Matt: That’s right. Yeah. I mean, it seems to me that one of the problems with environmental thought and the ecological movement since the late ‘60s and ‘70s is that it’s often been a story of retreat and a story of sacrifice or guilt, shame. Humans are bad. Humans are messing up the planet and it would be better if we weren’t here, or at least if Western industrial civilization were to go away. And there can be a romanticization of indigenous lifeways, which, yes, we have so much to learn from.

And at the same time, I think there’s a certain story to be told about this human diaspora where, as humans spread to all these different habitats, it seems to me that there’s at least some evidence that the megafauna in those areas were driven into extinction.
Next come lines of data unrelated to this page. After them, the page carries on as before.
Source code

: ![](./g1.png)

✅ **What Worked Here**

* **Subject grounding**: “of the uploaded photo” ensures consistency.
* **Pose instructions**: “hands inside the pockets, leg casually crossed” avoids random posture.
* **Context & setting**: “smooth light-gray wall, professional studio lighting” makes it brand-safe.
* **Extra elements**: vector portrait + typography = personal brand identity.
And so it’s not like human beings haven’t been having an outsized impact on their local ecologies long before industrialization, even before agriculture. And of course, there are many indigenous communities that found right relationship with their local ecology after some time, but there are also plenty of examples of the opposite — it seems like Mayan civilization collapsed rapidly because of some ecological overshoot, for example. And so it’s not just Western modern industrial societies that have done that.

And so we’ve been learning, I think, over the course of hundreds of thousands of years, how to be in right relationship with the Earth. And it seems to me that an ecological worldview would need to be one that doesn’t emphasize the guilt factor, that doesn’t emphasize the need for humans to go away or disappear or that we don’t have something to contribute to the Earth, but instead allows for a new sense of adventure. And so how do we articulate that adventure?

I’m less excited about going to Mars per se. I think it might be rather difficult to live on a planet with one third the gravity and no magnetic field to shield us from cosmic rays. And I think people like Elon Musk are a little bit naive about how difficult that environment is and how inhospitable to life it is.

Rich: Absurd. Yeah. Well, no — it just completely ignores the deep entanglements of species and the geologic process.

Matt: Right. We’re earthlings.

Rich: I think, Matt, that we have a lot to talk about, and I’d love to figure out a way to really dive deep and do this in a way that’s really compelling.

Matt: Yeah. Well, we have just begun to scratch the surface. I’ve got to run in a few minutes here, but we need a couple hours to really get warmed up and allow our minds to meet.

Rich: Yeah. I know that there’s some synergy here that’s just waiting to find expression.